HOW DO MP3 WORK?
MP3 relies on the fact that the
human ear dosen't work as well as you might have thought. Your brain can't
process a lot of the information that the ear picks up, so why bother with
it? Several years ago, a group of specialists worked out which types of sounds
you can & can't hear using a technique known as psycho-accoustic modelling.
They found that the human ear is good at hearing mid-range noises, while not so good at high & low pitched noises. Your ear can hear these noises, but you can't make anything out of them. Thus these noises can be heavily compressed without you noticing. This is called perceptual coding.
The MP3 standard divides the frequency spectrum into 576 frequency bands & compresses each band according to how much information you can hear in that band. Low & high noises are highly compressed, while the mid-range noises not as much. Sounds are also compressed in stereo- if a sound is identical on both stereo channels, it's stored only once in the MP3, but it's played back on both channels when the file is decompressed & played.

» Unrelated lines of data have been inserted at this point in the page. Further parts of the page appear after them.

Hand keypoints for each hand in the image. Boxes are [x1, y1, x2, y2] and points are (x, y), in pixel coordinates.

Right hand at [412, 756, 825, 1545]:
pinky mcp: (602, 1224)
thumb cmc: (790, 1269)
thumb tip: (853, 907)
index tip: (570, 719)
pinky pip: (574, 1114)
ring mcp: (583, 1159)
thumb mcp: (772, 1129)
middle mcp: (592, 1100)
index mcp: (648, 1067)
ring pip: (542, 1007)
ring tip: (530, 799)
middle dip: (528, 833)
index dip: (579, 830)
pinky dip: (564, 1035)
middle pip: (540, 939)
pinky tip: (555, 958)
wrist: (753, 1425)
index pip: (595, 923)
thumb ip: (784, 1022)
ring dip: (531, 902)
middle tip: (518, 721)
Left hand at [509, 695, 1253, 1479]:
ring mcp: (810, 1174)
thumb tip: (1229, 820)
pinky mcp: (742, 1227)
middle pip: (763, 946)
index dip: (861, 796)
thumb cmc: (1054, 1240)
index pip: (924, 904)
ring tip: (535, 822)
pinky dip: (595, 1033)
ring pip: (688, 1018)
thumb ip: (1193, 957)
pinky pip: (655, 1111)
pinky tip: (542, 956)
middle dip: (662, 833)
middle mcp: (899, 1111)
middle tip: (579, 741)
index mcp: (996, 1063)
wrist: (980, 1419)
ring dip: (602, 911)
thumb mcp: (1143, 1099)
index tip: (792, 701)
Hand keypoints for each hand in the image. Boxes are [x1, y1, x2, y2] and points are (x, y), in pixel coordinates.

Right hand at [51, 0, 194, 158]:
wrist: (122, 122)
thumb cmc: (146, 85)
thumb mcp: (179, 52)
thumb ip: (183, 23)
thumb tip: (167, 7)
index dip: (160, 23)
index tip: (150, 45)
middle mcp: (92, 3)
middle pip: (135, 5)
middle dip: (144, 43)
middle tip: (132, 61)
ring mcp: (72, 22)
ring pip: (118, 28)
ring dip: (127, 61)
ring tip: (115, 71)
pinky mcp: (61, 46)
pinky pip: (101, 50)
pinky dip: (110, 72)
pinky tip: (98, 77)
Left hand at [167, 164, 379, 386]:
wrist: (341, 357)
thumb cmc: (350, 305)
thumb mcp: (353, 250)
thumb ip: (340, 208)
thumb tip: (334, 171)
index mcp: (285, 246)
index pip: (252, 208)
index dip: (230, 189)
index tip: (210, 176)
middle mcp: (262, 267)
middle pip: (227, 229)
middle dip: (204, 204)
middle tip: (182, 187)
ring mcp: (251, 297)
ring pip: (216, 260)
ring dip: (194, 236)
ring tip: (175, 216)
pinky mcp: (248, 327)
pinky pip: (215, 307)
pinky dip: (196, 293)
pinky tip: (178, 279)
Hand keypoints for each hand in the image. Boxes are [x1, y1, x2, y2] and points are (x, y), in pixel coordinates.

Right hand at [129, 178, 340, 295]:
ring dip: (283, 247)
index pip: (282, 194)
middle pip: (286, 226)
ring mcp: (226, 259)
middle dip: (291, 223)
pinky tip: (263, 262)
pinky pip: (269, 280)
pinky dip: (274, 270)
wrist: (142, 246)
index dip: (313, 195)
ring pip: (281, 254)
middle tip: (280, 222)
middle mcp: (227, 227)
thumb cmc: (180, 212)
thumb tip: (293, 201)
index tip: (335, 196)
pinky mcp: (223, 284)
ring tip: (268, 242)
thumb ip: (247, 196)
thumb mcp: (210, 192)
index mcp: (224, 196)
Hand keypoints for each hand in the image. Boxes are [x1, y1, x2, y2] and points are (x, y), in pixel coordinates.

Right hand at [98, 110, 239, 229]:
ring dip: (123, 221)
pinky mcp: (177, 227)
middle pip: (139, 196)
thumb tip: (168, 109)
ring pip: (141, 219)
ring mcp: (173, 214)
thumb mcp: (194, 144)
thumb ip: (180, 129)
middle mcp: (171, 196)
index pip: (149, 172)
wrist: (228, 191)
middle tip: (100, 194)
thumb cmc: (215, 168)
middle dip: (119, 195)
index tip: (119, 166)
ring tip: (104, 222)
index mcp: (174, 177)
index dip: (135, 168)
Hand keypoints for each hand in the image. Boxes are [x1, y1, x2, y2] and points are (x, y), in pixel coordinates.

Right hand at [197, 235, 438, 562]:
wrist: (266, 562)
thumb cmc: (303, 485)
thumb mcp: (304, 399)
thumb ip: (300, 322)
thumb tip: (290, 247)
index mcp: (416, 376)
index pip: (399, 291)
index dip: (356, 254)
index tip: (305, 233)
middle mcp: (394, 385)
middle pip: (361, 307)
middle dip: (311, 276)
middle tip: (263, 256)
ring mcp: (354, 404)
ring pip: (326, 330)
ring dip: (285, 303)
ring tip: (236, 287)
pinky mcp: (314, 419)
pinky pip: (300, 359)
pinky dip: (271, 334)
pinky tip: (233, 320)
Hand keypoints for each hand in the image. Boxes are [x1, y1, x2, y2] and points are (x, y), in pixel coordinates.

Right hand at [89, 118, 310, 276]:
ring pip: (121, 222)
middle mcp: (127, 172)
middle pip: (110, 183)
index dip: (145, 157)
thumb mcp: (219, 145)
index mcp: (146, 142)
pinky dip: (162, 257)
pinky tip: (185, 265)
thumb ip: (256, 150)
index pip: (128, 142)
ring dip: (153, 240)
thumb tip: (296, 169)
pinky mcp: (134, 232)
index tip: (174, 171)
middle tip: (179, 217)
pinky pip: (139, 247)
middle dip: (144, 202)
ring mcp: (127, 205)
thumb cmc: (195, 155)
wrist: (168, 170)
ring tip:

All this put together gives you small sized yet high quality audio files known as MP3. Although there is some loss of quality, but most people can't tell the difference between a CD & an MP3 track.
BITRATES AND QUALITY
There are several bitrates in the MP3 format, beginning from a mere 16kbps to the huge-sized 256kbps. Generally, a higher bitrate (measured in kbps e.g. 128kps) translates into a higher quality of sound, truer to its original, but also larger in size. Currently, the most common used bitrate is 128kbps.